■ What the task asks
Restate all entries exactly. Skip the images.

■ Dataset extract
▬▬▬
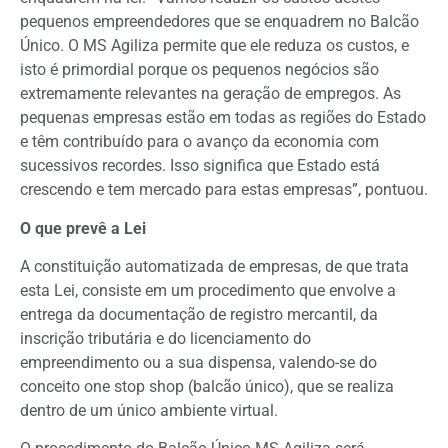
pequenos empreendedores que se enquadrem no Balcão
Único. O MS Agiliza permite que ele reduza os custos, e
isto é primordial porque os pequenos negócios são
extremamente relevantes na geração de empregos. As
pequenas empresas estão em todas as regiões do Estado
e têm contribuído para o avanço da economia com
sucessivos recordes. Isso significa que Estado está
crescendo e tem mercado para estas empresas”, pontuou.
O que prevê a Lei
A constituição automatizada de empresas, de que trata
esta Lei, consiste em um procedimento que envolve a
entrega da documentação de registro mercantil, da
inscrição tributária e do licenciamento do
empreendimento ou a sua dispensa, valendo-se do
conceito one stop shop (balcão único), que se realiza
dentro de um único ambiente virtual.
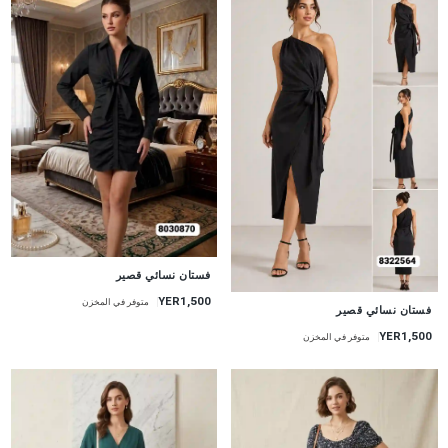
جديد
فستان نسائي قصير
YER1,500
متوفر في المخزن
جديد
فستان نسائي قصير
YER1,500
متوفر في المخزن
▬▬▬
■ Problem solution
pequenos empreendedores que se enquadrem no Balcão
Único. O MS Agiliza permite que ele reduza os custos, e
isto é primordial porque os pequenos negócios são
extremamente relevantes na geração de empregos. As
pequenas empresas estão em todas as regiões do Estado
e têm contribuído para o avanço da economia com
sucessivos recordes. Isso significa que Estado está
crescendo e tem mercado para estas empresas”, pontuou.
O que prevê a Lei
A constituição automatizada de empresas, de que trata
esta Lei, consiste em um procedimento que envolve a
entrega da documentação de registro mercantil, da
inscrição tributária e do licenciamento do
empreendimento ou a sua dispensa, valendo-se do
conceito one stop shop (balcão único), que se realiza
dentro de um único ambiente virtual.
جديد
فستان نسائي قصير
YER1,500
متوفر في المخزن
جديد
فستان نسائي قصير
YER1,500
متوفر في المخزن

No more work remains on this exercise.